Имя Цугухару Фудзиты вряд ли много скажет обычному человеку, однако парижанам «грохочущих 20-х» он был известен прекрасно – этакий фрик в бусах и перьях, который писал немного странные, но удивительно хорошо продававшиеся картины. Коллекционеры и сейчас готовы платить за них миллионы долларов. Так кто же он такой – странный самурай, приехавший в Город Света из Страны Восходящего Солнца?
Надо сказать, что он производил своим видом неизгладимое впечатление даже на привыкших ко всему необычному парижан. Просто экзотическую внешность он удачно эксплуатировал. Поначалу для того, чтобы стать «своим» среди коллег-художников, а затем потому, что все делал вопреки.
Вопреки воле отца – самого настоящего самурая из старой состоятельной семьи и генерала императорской армии – решил выбрать не военную профессию, и даже не профессию военного медика, на которой так настаивал его несчастный отец, а сделал все, чтобы папа, скрепя сердце и чуть не сделав себе харакири, отправил своего младшего сына, на которого возлагал такие большие надежды, в Императорскую Школу Искусств в Токио.
Впрочем, японцам свойственна созерцательность, поэтому генерал Цугуакиру Фудзита в итоге позволил сыну учиться в столице и даже не особо возражал, когда тот начал упрашивать отправить его в Париж. Потому что все настоящие художники должны пожить в Париже – иначе как они могут называться «настоящими художниками»? Единственным условием генерала было: сын пишет ему клятву-расписку о том, что ровно через три года вернется к своей семье и молодой жене на родину.
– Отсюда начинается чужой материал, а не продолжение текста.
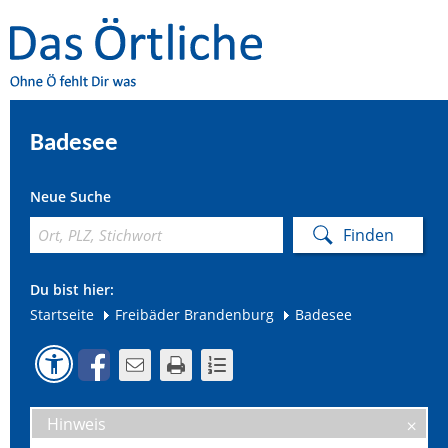
Badesee
Neue Suche
Du bist hier:
Startseite
Freibäder Brandenburg
Badesee
Hinweis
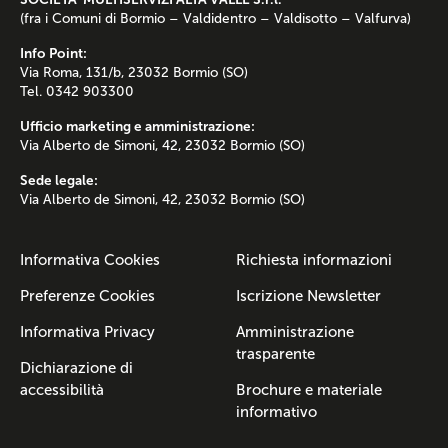
(fra i Comuni di Bormio – Valdidentro – Valdisotto – Valfurva)
Info Point:
Via Roma, 131/b, 23032 Bormio (SO)
Tel. 0342 903300
Ufficio marketing e amministrazione:
Via Alberto de Simoni, 42, 23032 Bormio (SO)
Sede legale:
Via Alberto de Simoni, 42, 23032 Bormio (SO)
Informativa Cookies
Richiesta informazioni
Preferenze Cookies
Iscrizione Newsletter
Informativa Privacy
Amministrazione
trasparente
Dichiarazione di
accessibilità
Brochure e materiale
informativo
Учитывая то, что слово самурая – нерушимо, а Цугухару – из рода самураев, то отцу даже в голову не пришло, что его богемный отпрыск сможет его нарушить. Выдав ему достаточно средств, и открыв счет, на который регулярно переводятся деньги, генерал отпустил сына за тридевять земель. Пожалуй, это была самая большая ошибка отца-самурая. Цугухару вернется в Японию лишь через 20 лет, в 1933 году. С одной стороны, чтобы повидать старика-отца, с другой, потому что получил большой заказ от императора Хирохито.
Если честно, он не планировал задерживаться в Японии надолго, но, как и в первом случае с Парижем, – человек полагает, а Бог располагает.
Во Францию он сможет вернуться только несколько лет спустя после окончания Второй Мировой войны.
Но пока он об этом еще не знает. Ему 27 лет, он сошел с поезда на Северном вокзале и сказал таксисту первое, что знал – Монпарнас. Да, Монпарнас, потому что центр притяжения художников к тому моменту уже сместился с северного (Монмартр) холма на южный.
Ему повезло, буквально в первые дни он снял студию в cité Falguière, по соседству с Сутиным и Модильяни. Пару совместных пьянок спустя познакомился с Пикассо, и дальше по восходящей – со всеми ярчайшими представителями Парижской Школы, которые незамедлительно наградили его прозвищем «Фу-фу».
Нет, не потому, почему вы могли бы подумать, а от французского «fou» – дурачок. Сам себя он предпочитал называть Леонар c несомненной отсылкой к Леонардо да Винчи, но и против «Фу-фу» ничего не имел, изо всех сил эксплуатируя образ городского сумасшедшего.